Perhaps the defining moment of this decade, the first of the new millennium, happened very early, on the September 11th 2001. The Terrorist attacks in America have shaped the whole decade with the resulting global “War on Terror”. The cost has been stark:
865 Americans, 11 Australians, one Belgian, 219 Britons, 131 Canadians, three Czech, 25 Danes, 21 Dutch, six Estonians, one Finn, 35 French, 30 Germans, two Hungarians, 20 Italians, three Latvian, one Lithuanian, four Norwegians, 13 Poles, two Portuguese, 11 Romanians, one South Korean, 26 Spaniards, two Swedes and two Turks.
4,352 Americans, two Australians, one Azerbaijani, 179 Britons, 13 Bulgarians, one Czech, seven Danes, two Dutch, two Estonians, one Fijian, five Georgians, one Hungarian, 33 Italians, one Kazakh, three Latvians, 22 Poles, three Romanians, five Salvadoran, four Slovaks, one South Korean, 11 Spaniards, two Thai and 18 Ukrainians
This year alone, at the time of writing, 84 service personnel have died. What should we do? How can we respond? There is sadness, there is despair, there has been heroism, there is hope.
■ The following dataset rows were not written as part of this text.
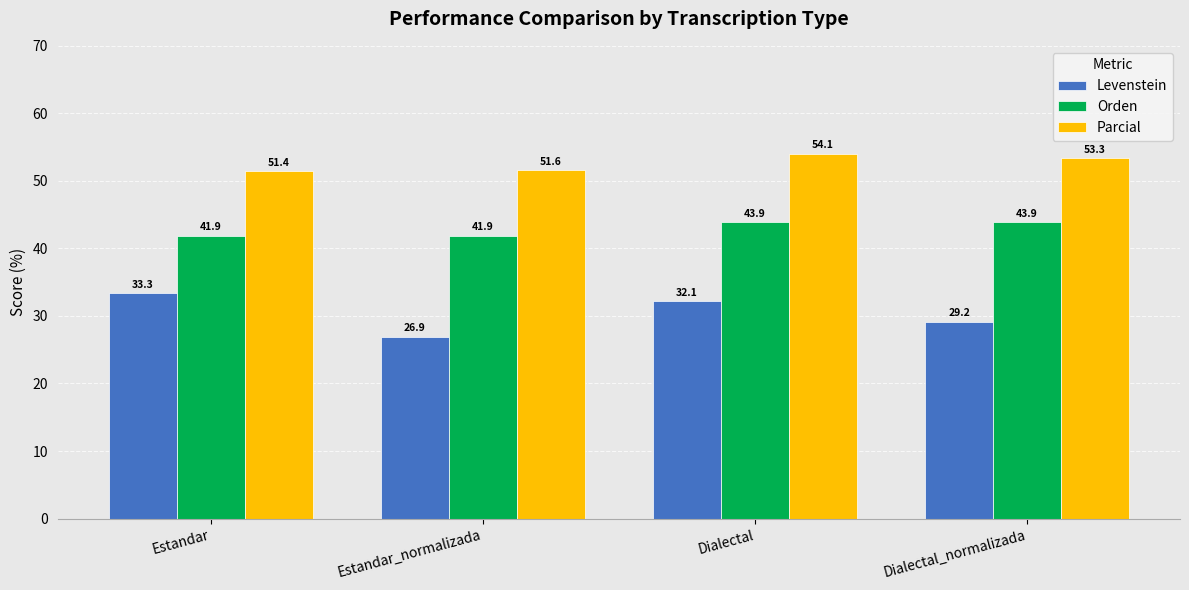

Count the number of data series in this chart.

3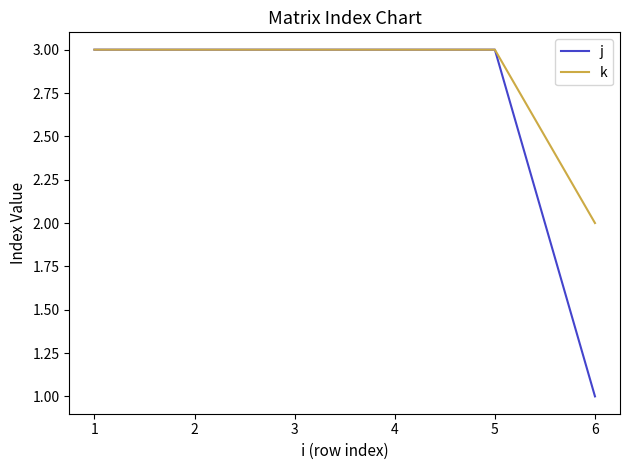

Reading left to right, what are all the values shown in this chart?

j: 3	3	3	3	3	1
k: 3	3	3	3	3	2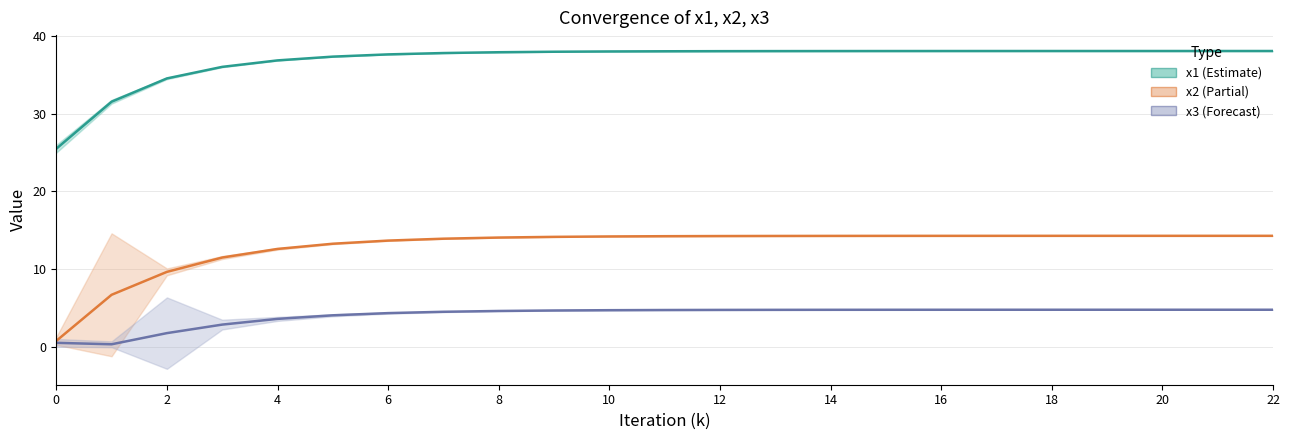

Reading left to right, extract all data points from this chart.

x1: 25.5	31.6	34.6	36.1	36.9	37.4	37.7	37.8	37.9	38.0	38.0	38.1	38.1	38.1	38.1	38.1	38.1	38.1	38.1	38.1	38.1	38.1	38.1
x2: 0.8	6.7	9.6	11.5	12.6	13.3	13.7	13.9	14.1	14.2	14.2	14.2	14.3	14.3	14.3	14.3	14.3	14.3	14.3	14.3	14.3	14.3	14.3
x3: 0.5	0.3	1.8	2.8	3.6	4.0	4.3	4.5	4.6	4.7	4.7	4.7	4.7	4.7	4.8	4.8	4.8	4.8	4.8	4.8	4.8	4.8	4.8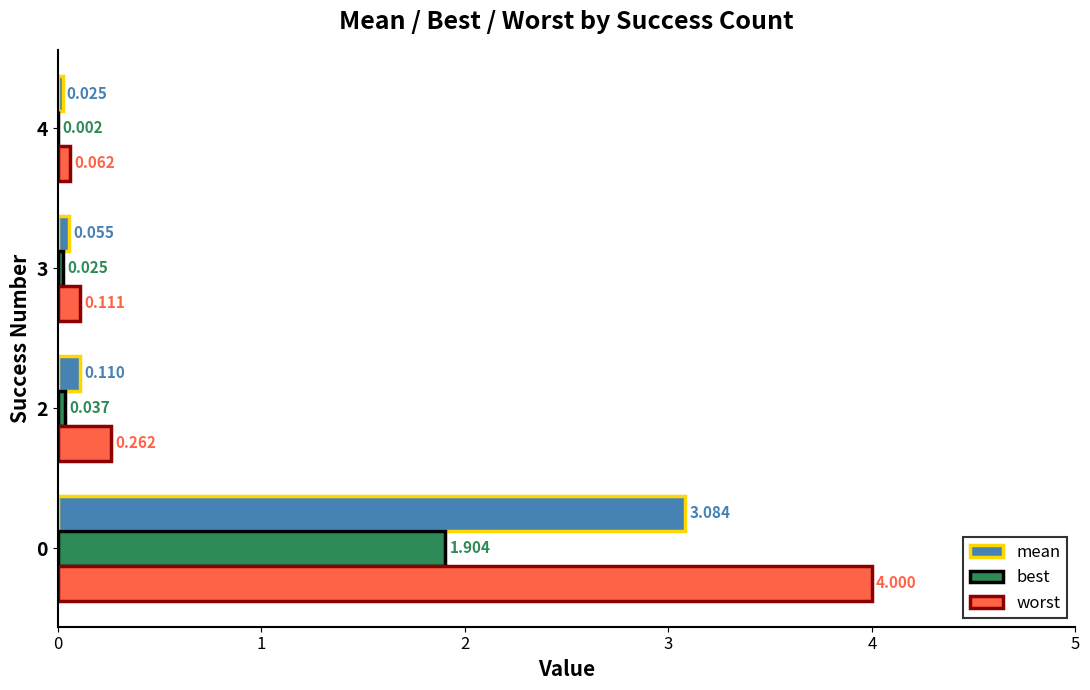

Which series has the largest total across all categories?

worst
But what can we do?
During November we have Remembrance Sunday, this year by the cenotaph in Wadworth, there will be a sea of crosses, to represent these deaths this year and perhaps to bring home the human cost of the “War on Terror”. I make no judgement on the rights and wrongs on why we are where we are but we I feel the need to recognise the bravery of our forces.
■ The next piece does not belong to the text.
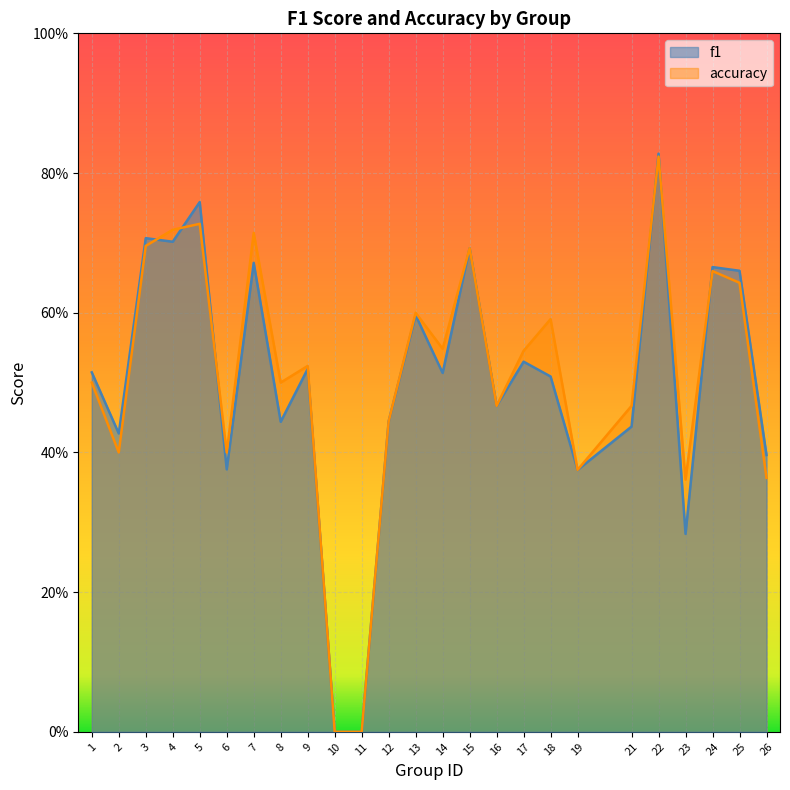

What is the difference between the f1 values at 5 and 22?

0.1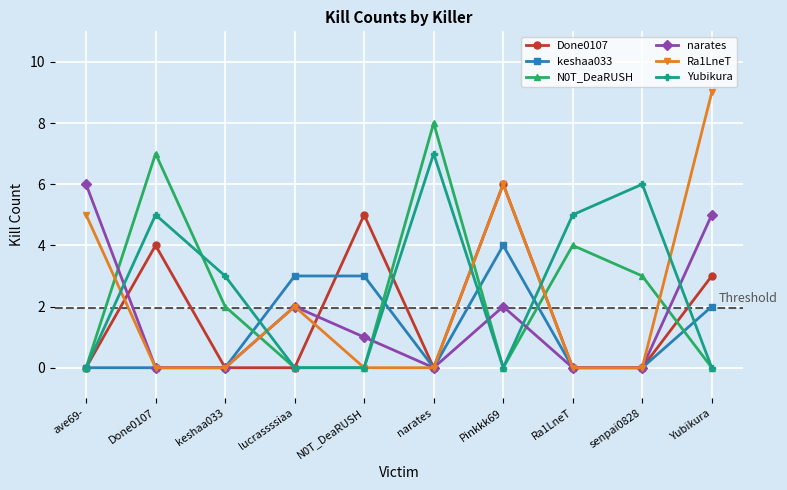

Which series has the largest range (max minus min)?

Ra1LneT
I remember reading when the death toll for Afghanistan that reached 217, those 217 soldiers is exactly the number of aircrew in 31 Lancaster or Halifax bombers of WWII which could be lost in just one night in a raid over a heavily defended target. RAF bomber aircrew knew that the odds of surviving a tour were less than 30% but they always held on to the belief it would not be their aircraft that was lost.
In WWI on a quiet day on the Western Front, British casualties were around the 2,000-mark each day.
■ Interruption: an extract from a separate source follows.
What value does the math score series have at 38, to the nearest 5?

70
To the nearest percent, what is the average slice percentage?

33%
That does not diminish anyone’s death or sacrifice in the current conflict, indeed the whole point of Remembrance Sunday is to remember everyone that has died in armed conflict and not to forget.
Therefore this year I am pleased we are correcting a mistake and rectifying an omission in our services. When I came just over two years ago, I was mystified that at my first Remembrance Sunday there was no roll of honour at Loversall. I didn’t read any name and no one asked any questions as to why I didn’t read any names. Then during the big clean up at Loversall before Easter in 2008 I found a Roll of Honour, weeks later, a woman approached me while I was in church to point out that that the wrong brother was listed as dead on the roll of honour. During storage the Roll of Honour had also become a bit “worse for wear”
Now Russell, our reader in training, has an interest in all things historical, and with a bit of research on his part, we now have identified the right brother that was killed. Russell has also identified where and when the soldiers died and were they now rest.
So for this Remembrance Sunday we have produced a revised roll of honour with more details and will be putting it in the Memorial book bought in Remembrance of Garth and Nan Collin. I will be used at the 9:30 service AT ST KATHERINES ON THE 8TH NOVEMBER. SERVICE AT THE CENOTAPH IN WADWORTH WILL START AT 10:55.